> [Passage]:
Tag Archives: Darrell Shifty Powers Passes Away

Excuse Me While I Rant This Out

Staff Sergeant Darrell Shifty Powers

Staff Sergeant Darrell Shifty Powers

I have a fairly general rule when it comes to forwarded mails. They are almost immediately thrown into my recycle bin. Partly because I don’t have time to read all of the ones that are sent to me; partly because they are full of bullshit. This one contained the latter:

Darrell “Shifty” Powers was a tremendous man. A war hero, he fought in the Easy Company, 506th PIR during World War II – the group made famous by “Band of Brothers.” Regular readers know I’m an Easy-ophile, and post about them when they make news, so I wanted to read the e-mail forwarded to me (about a dozen times).

I’m not posting it here, but it is a story (possibly true) about a man who met Shifty inside the Philadelphia International Airport. Shifty appeared lost, and the man offered to help him to his plane, They got to talking, the realization of who Shifty was set in on the man, and the man offered Shifty his First Class seat.

Great story, right? Except in its first incarnation, the man who met Shifty was just some guy. Now the man has evolved into Chuck Yeager. Uh-huh. Right. I have no doubt that Shifty was a terrific man, and I have no doubt people admired him, but the whole story – if true at the time – has spun into a (truly) unbelievable tale.

The kicker, for me, is that the story ends with this:

Shifty died on Jan. l7 after fighting cancer.

Bullshit. Shifty died on June 17, 2009. I posted about it at the time, and linked the story (which did not include Chuck Yeager) at the time, too.

> [The data]:

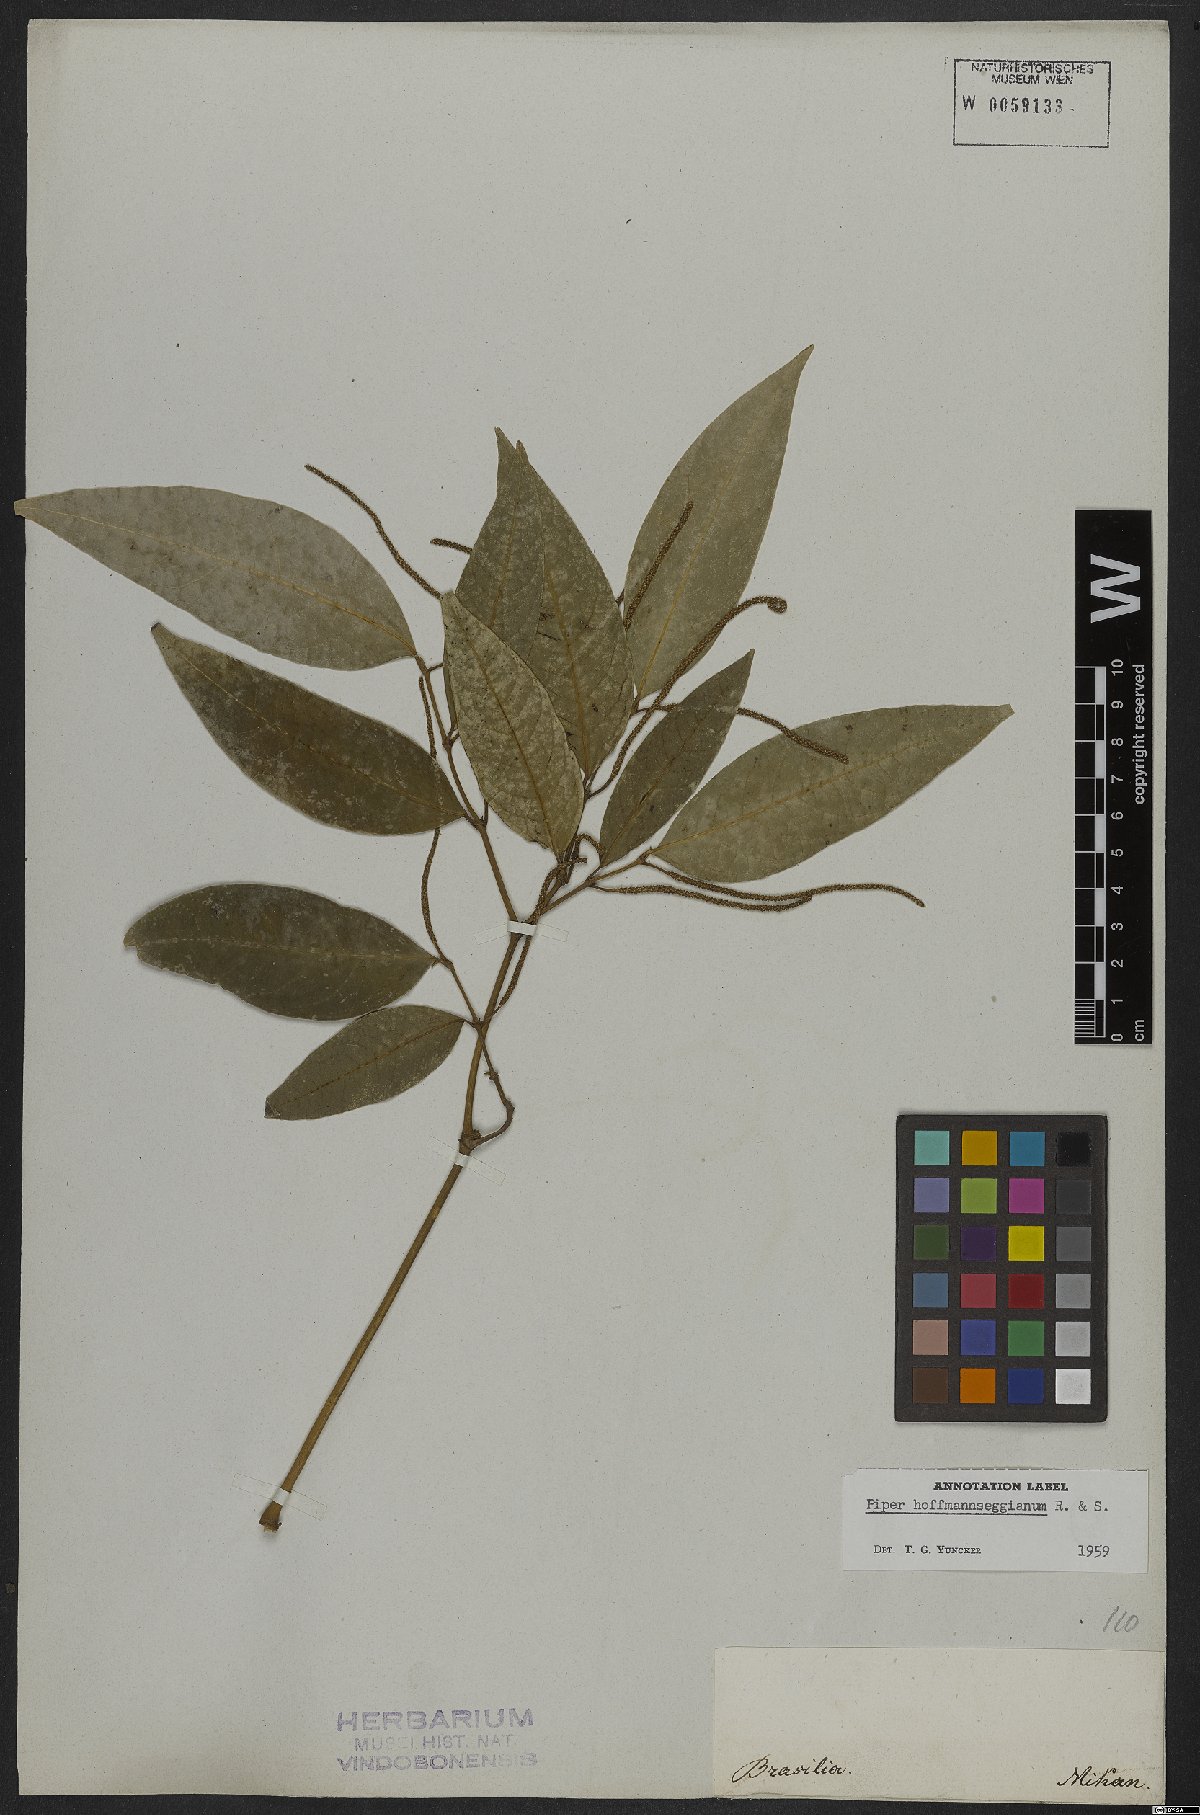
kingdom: Plantae
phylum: Tracheophyta
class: Magnoliopsida
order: Piperales
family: Piperaceae
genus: Piper
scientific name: Piper hoffmannseggianum
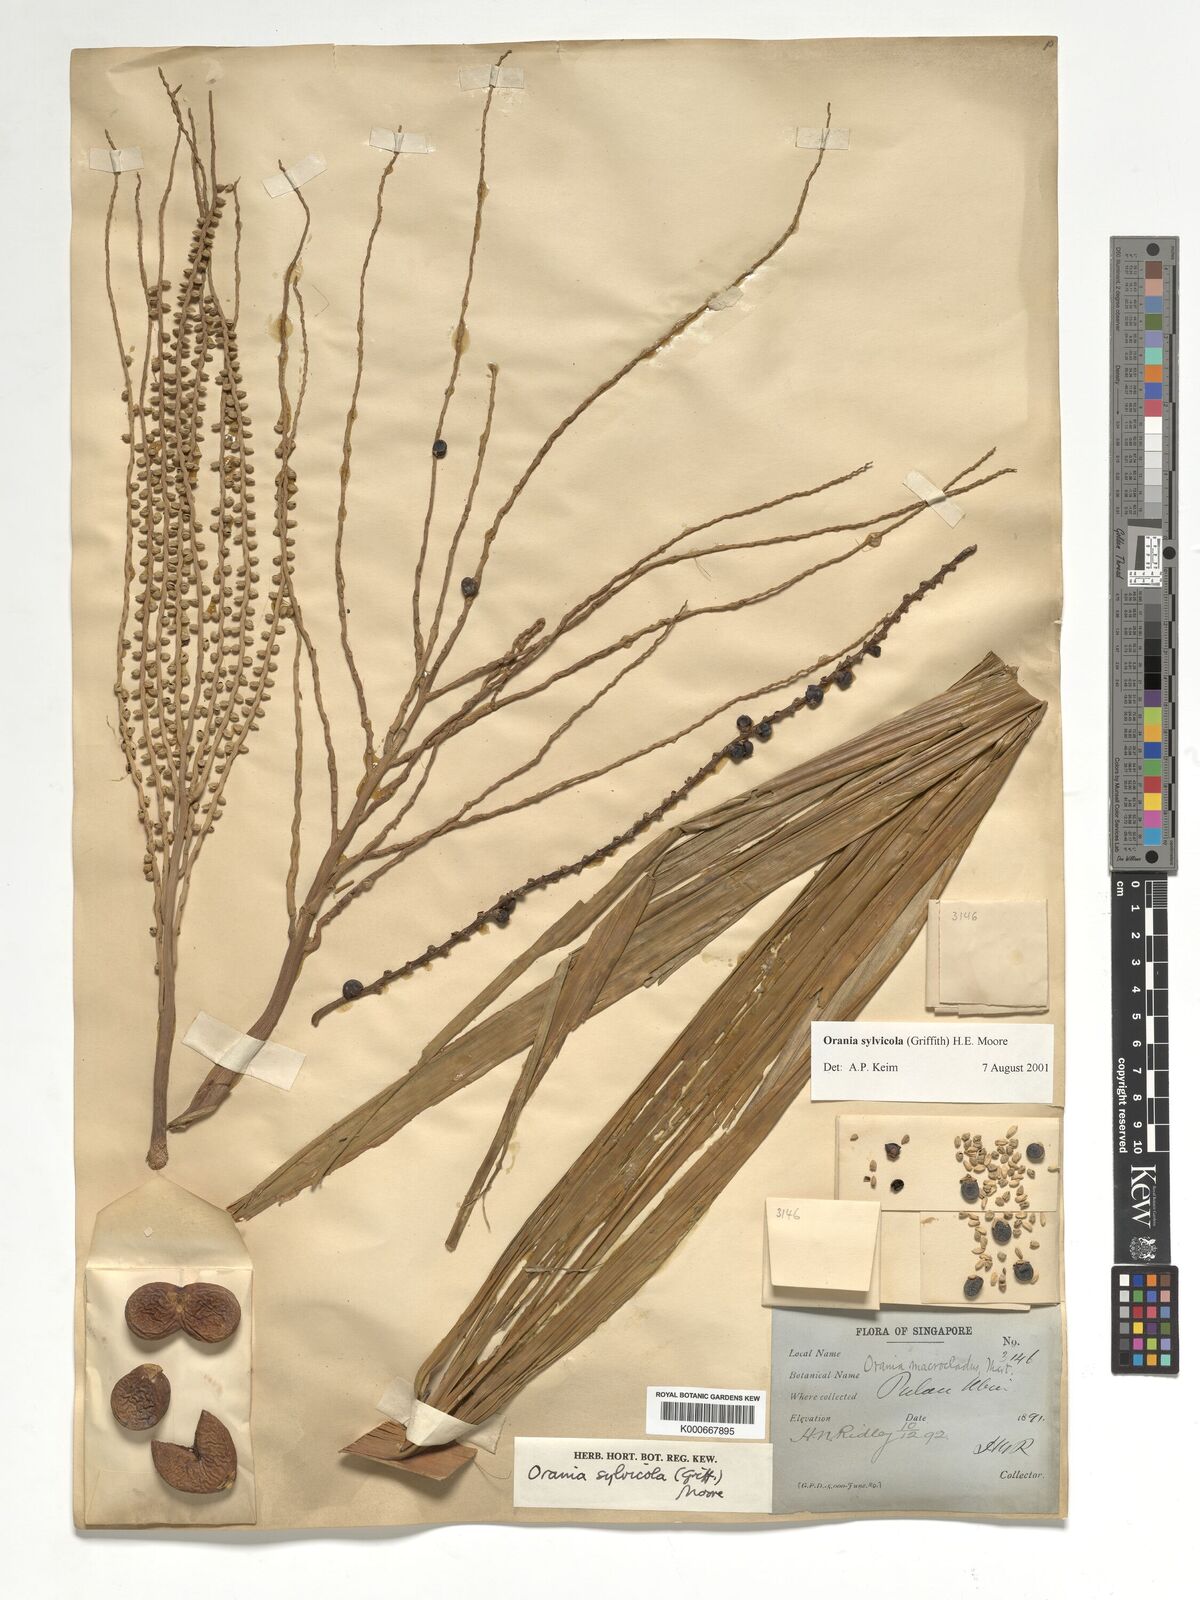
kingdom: Plantae
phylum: Tracheophyta
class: Liliopsida
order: Arecales
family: Arecaceae
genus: Orania
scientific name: Orania sylvicola
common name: Forest palm
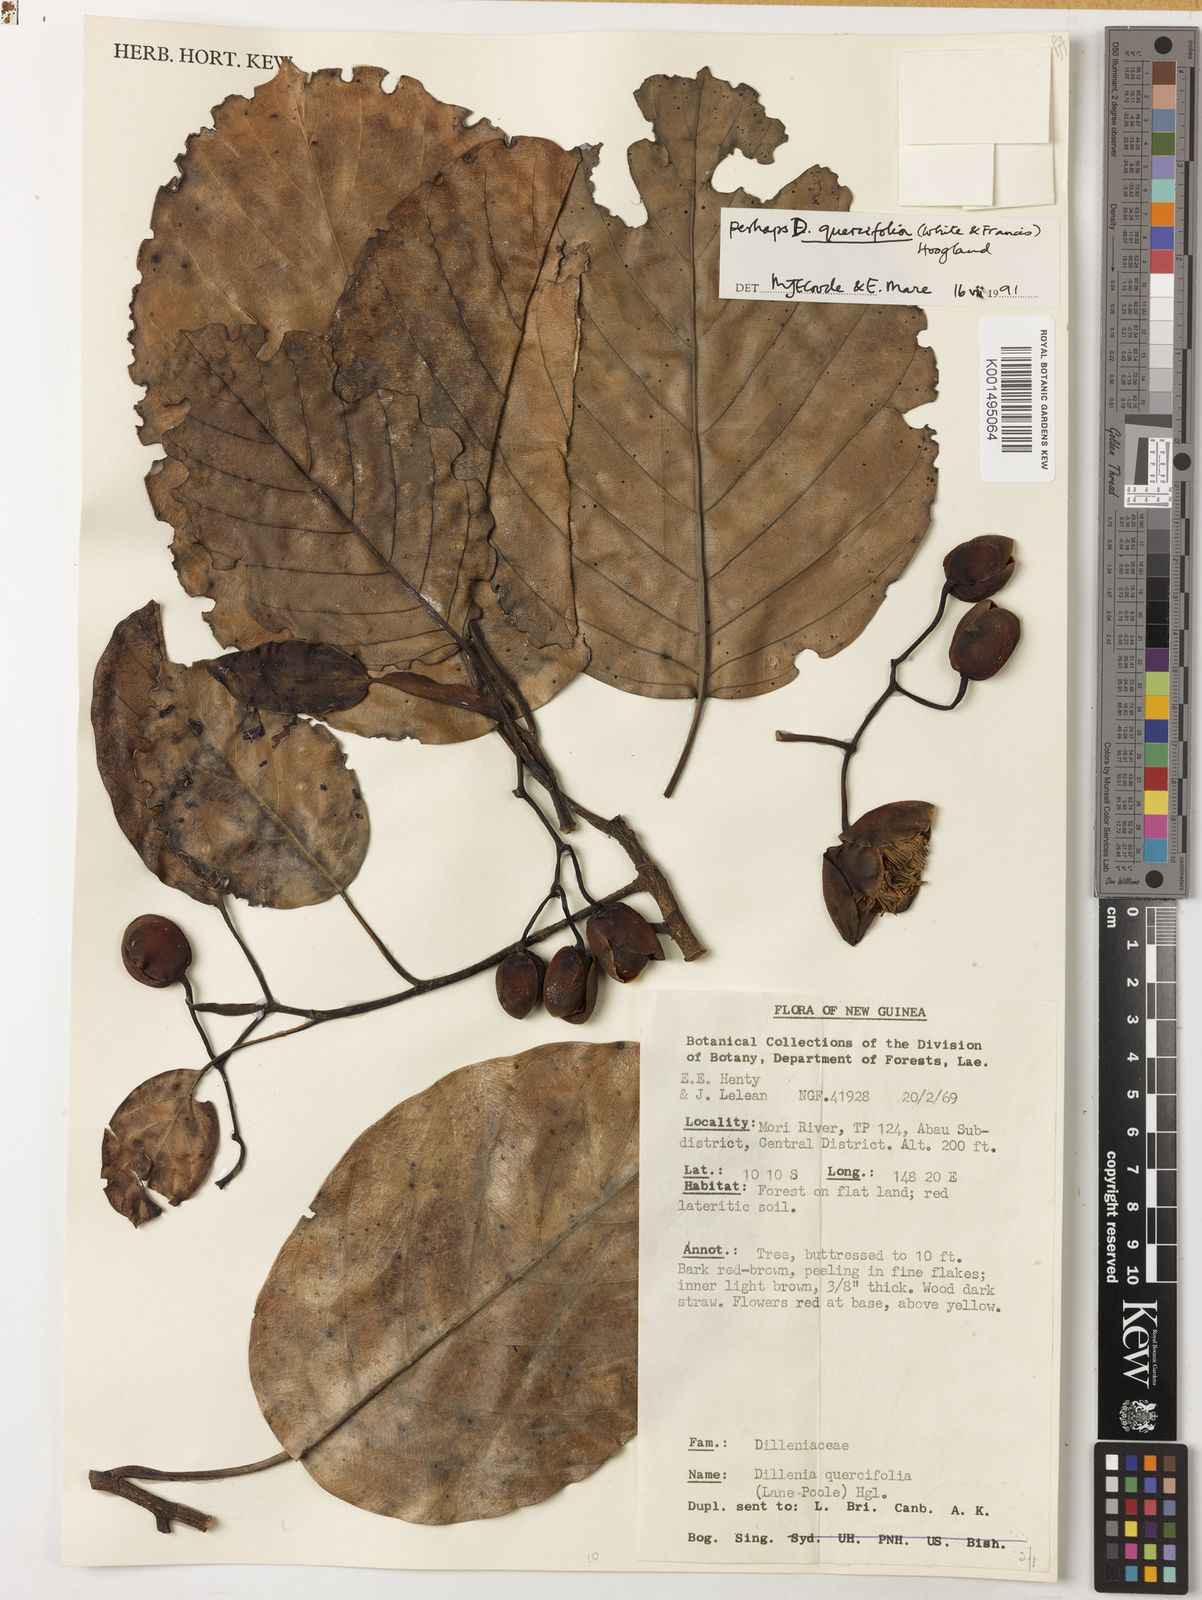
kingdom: Plantae
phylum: Tracheophyta
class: Magnoliopsida
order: Dilleniales
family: Dilleniaceae
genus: Dillenia
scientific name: Dillenia quercifolia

> [Task to carry out]: According to the blog post about Darrell "Shifty" Powers, on what date did he actually die?

> [Expected answer]: June 17, 2009